I am still learning. I have picked info from a number of sources, books, people, observing and trial and error.
Today I worked a 25' pine log, 6"x7". I do not hew on a regular basis. For times, in line with NH's previous time post, I have 5 hours total in it, it is almost done. I left the last 8' on the end to video, maybe. I noticed that as I progressed around the log the times got longer, I was pooped out. A part of that time was snapping lines and such, a little rest too. I tired four different axes and my one felling axe for a total of 5 axes. Single bevel, double, long handle short handle, I even docked the handle on my newest axe, which I acquired at the geometrics workshop for $35. This new axe is the heaviest but removes the most wood the quickest, it takes it out of me though.

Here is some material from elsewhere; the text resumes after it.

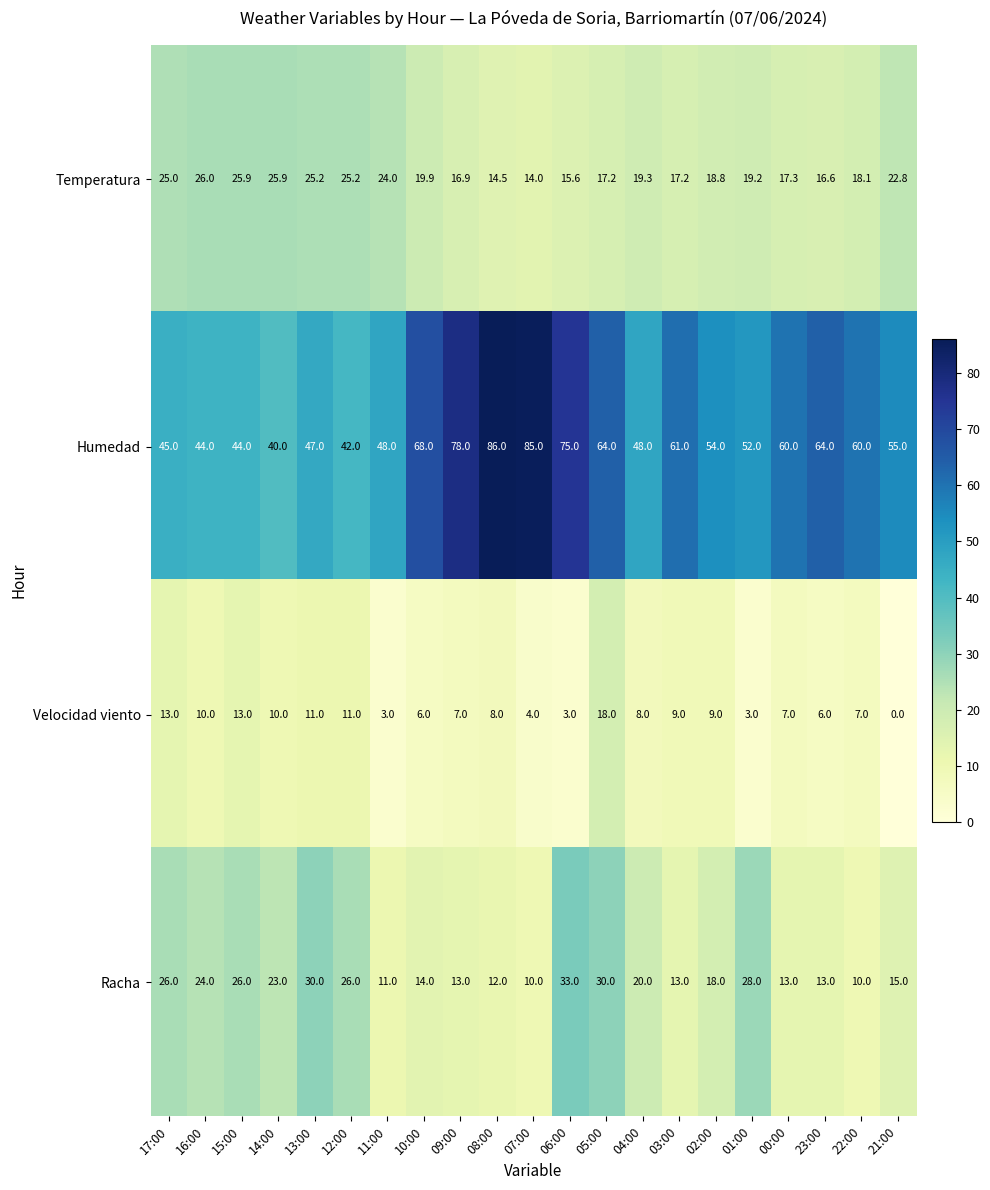

Which series changed the most between 13:00 and 12:00?

Humedad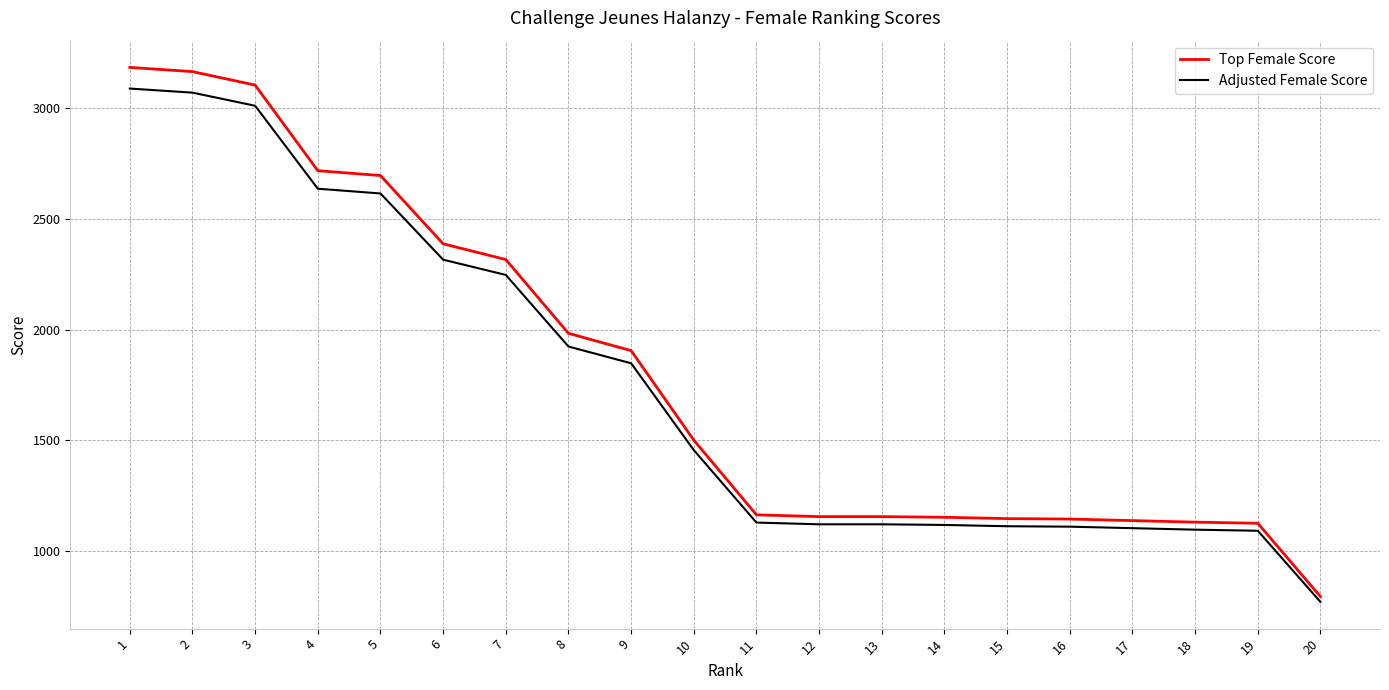

Which series has the widest spread of values?

Top Female Score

I would really choose the double bevel Gransfors axe as a favorite, but the stock handle is not in alignment with the blade, it bends slightly into the work making it nearly unusable. I shaved the handle down thinner a while back but it's just not enough. I fall back on my home made axe, a kent style which I reshaped, but I think it has too much scoop in the blade, but is really not too bad. It is nice and light. If I was to hew on a regular basis I would rehandle the Gransfors axe. A long handled and short handle version would do all I would need.
I also tired the blubber axe, as Jack Sobon called it I asked his opinion at the geo workshop. I posted a picture a while back some where here on the forum. I would say it could have been used for finishing timber, it leaves a flat surface, no scoops. It still leaves me wondering.
I have not tried hewing at an elevated height. There are a number of methods and combinations from axe type to styles of hewing all with variations.